Thank you Hope Animation for sending us this game to review!
Hope Animation has released a Pilgrim’s Progress 3D animated film and a video game based on John Bunyan’s novel. This novel was published in 1678 and is about a pilgrim named Christian who is on a journey to get cleansed of his sins and enter the celestial city. Along his travels he’ll meet many friends and enemies that both encourage and discourage him. Each of these characters is aptly named. For example, when you talk to “Atheist” he will tell you that he does not believe in God or the existence of Heaven.
The Pilgrim's Progress is a cross between a Platformer and a Role Playing Game. There are some areas with jumping puzzles, and when it comes to fighting your enemies, the way you configure your character makes all the difference. There's a strategy guide available that gives suggested builds for offense, defense, and making well rounded characters. I took the well rounded approach but if I were to do it again, I would allocate more points into Spirit (health) and less into Prayer until the end.

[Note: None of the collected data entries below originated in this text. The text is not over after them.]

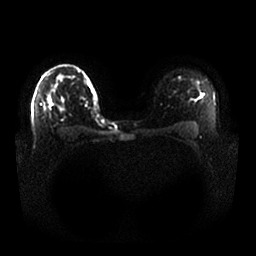
Breast MRI, one axial slice. Position 18 of 25 along the scan axis. Diffusion-weighted series; image 2 of 4 stored at this slice position (different b-values; order by instance number). 1.5 T. 256 × 256 image matrix, field of view 370 × 370 mm. Female patient.
Structures marked on this image (outlined manually by an expert reader):
- tumour on diffusion-weighted imaging: bounding box <49,98,52,105> (left, top, right, bottom; pixels)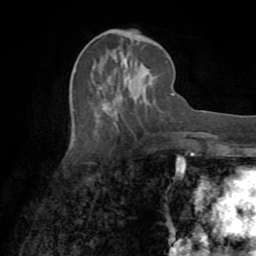
Breast MRI (dynamic contrast-enhanced), one axial slice. Position 32 of 72 along the scan axis. Cropped to one breast. Dynamic contrast-enhanced series, time point 2 of 8 at this slice position (early post-contrast). 1.5 T. TE 3.2 ms, TR 6.5 ms. 256 × 256 image matrix. Female patient.
Outlined on this slice (semi-automatically segmented with operator editing):
- enhancing-tissue mask used for the functional tumour volume (all voxels passing the contrast-enhancement thresholds inside the analysis volume; usually the tumour): bounding box [x1, y1, x2, y2] px = [124, 69, 126, 87]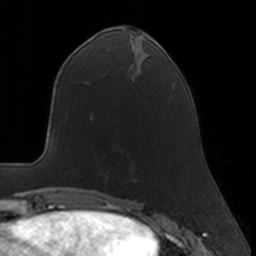
Breast MRI, one axial slice. Position 61 of 160 along the scan axis. Cropped to one breast. Dynamic contrast-enhanced series, time point 2 of 7 at this slice position (early post-contrast). 3 T. TE 1.7 ms, TR 4 ms. 1 mm slice thickness. 256 × 256 image matrix, field of view 160 × 160 mm. Female patient.
Structures marked on this image (semi-automatic segmentation, software-assisted and operator-edited):
- enhancing-tissue mask used for the functional tumour volume (all voxels passing the contrast-enhancement thresholds inside the analysis volume; usually the tumour): bounding box (x1, y1, x2, y2) in pixels: (135, 179, 137, 181)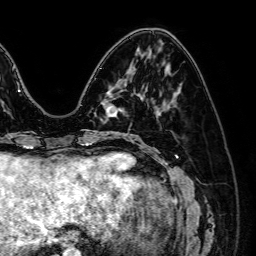
Breast MRI (dynamic contrast-enhanced), one axial slice. Slice 21 of 64 in the series (ordered by position). Cropped to one breast. Dynamic contrast-enhanced series, time point 2 of 7 at this slice position (early post-contrast). 1.5 T. TE 2.6 ms, TR 5.2 ms. 256 × 256 image matrix, field of view 230 × 230 mm. Female patient.
Annotated regions visible in this slice (semi-automatic segmentation, software-assisted and operator-edited):
- enhancing-tissue mask used for the functional tumour volume (all voxels passing the contrast-enhancement thresholds inside the analysis volume; usually the tumour): bounding box <102,99,123,118> (left, top, right, bottom; pixels)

Christian’s journey begins in his home town, the City of Destruction. You must first walk to the pedestal where you get your objectives and experience points for completing various quests. Your first mission is to warn the citizens of their impending doom. To do this, you just have to walk up to a person and press the up key. Once you have warned everyone, go back to the pedestal and gain your reward.
When your experience bar on the bottom fills up, you will gain a level. For each level you can allocate points in:
- Guard – Defense
- Prayer – Enables power-ups in battle
- Wisdom – Protects you from enemy attacks
- Zeal – Your speed in battle
- Spirit – Health
For every five levels you can put a point in the following Focus Points:
- Holiness-Increases the damage per second to your Holiness attack
- Blessings-Reduces the cool down for using Blessings
- Preparedness-lets you start a battle with an additional 10 points of your base stats
- Thankfulness-Allows you to earn more experience from enemy battles
As you can see, there’s a lot of ways you can configure your character. While you cannot change your base stats, you can reset and reconfigure your focus points. When I was grinding to power myself up for the final battle, I had all my focus points in Thankfulness, and changed it up again for the last boss.
The bosses and enemies can be quite challenging at times. Fortunately, their names usually help in discovering their spiritual weakness. A notable example is the enemy “Shame” who is vulnerable to Grace. To pick a fight, you simply have to walk into an enemy and the battle sequence will begin. The turns in this game are determined by whose speed bar gets filled the fastest. Both Christian and the enemies have buffs to increase their speed.
For the typical enemy, you will be fine in using just your resist skills. When I hear resist, I think defense, but in this game, resist is your offense! Your attacks are Faith, Truth, Promise, and Grace. The enemy will fight back by attacking your Spirit (health) or by debuffing your powers. To restore your powers, you have to go into the Healing menu and choose the appropriate counter measure. If you find the battle challenging, you can look into the Pray for menu to pray for Spirit, Strength, Protection, Regeneration, or Wisdom. The higher your prayer stat is, the better chance of your prayer being answered. For boss battles, I recommend going into the Blessings menu to invoke your Holiness attack, increase your Zeal (speed), Authority (strength), or Peace & Assurance (defenses). Be warned that the blessings take a while to recharge and use again.
The enemy’s attacks have some animation to them but they’re not as spectacular as many popular RPGs out there. The enemies themselves have a lot of detail, and for the most part their movements are just fine, but I found some of them rather obnoxious. Even though this is a 2D game, the characters are pre-rendered 3D models. The environments are wonderfully detailed and look just like the movie. When you’re walking in meadows you’ll see butterflies fluttering about and rays of sunshine beaming down. The NPCs are nicely done, though you’ll sometimes see the exact same models next to each other.
Talking to the NPCs is all text based. I think voice acting would have been a nice addition to this game. The battle music is nice and you’ll hear it a lot. The boss battles have their own music too. When you’re not engaged in spiritual warfare, you’ll hear ambient noises.
Even though there is fighting in this game, I had no problems playing it in front of my kids. They enjoyed the colorful graphics and battle scenes. There’s a wonderful story of salvation and redemption being told here. If you’re like me and not familiar with the novel, check out the movie from Hope Animation. Even without the movie, this game stands up well enough on its own. It’s definitely one of the better Christian games out there.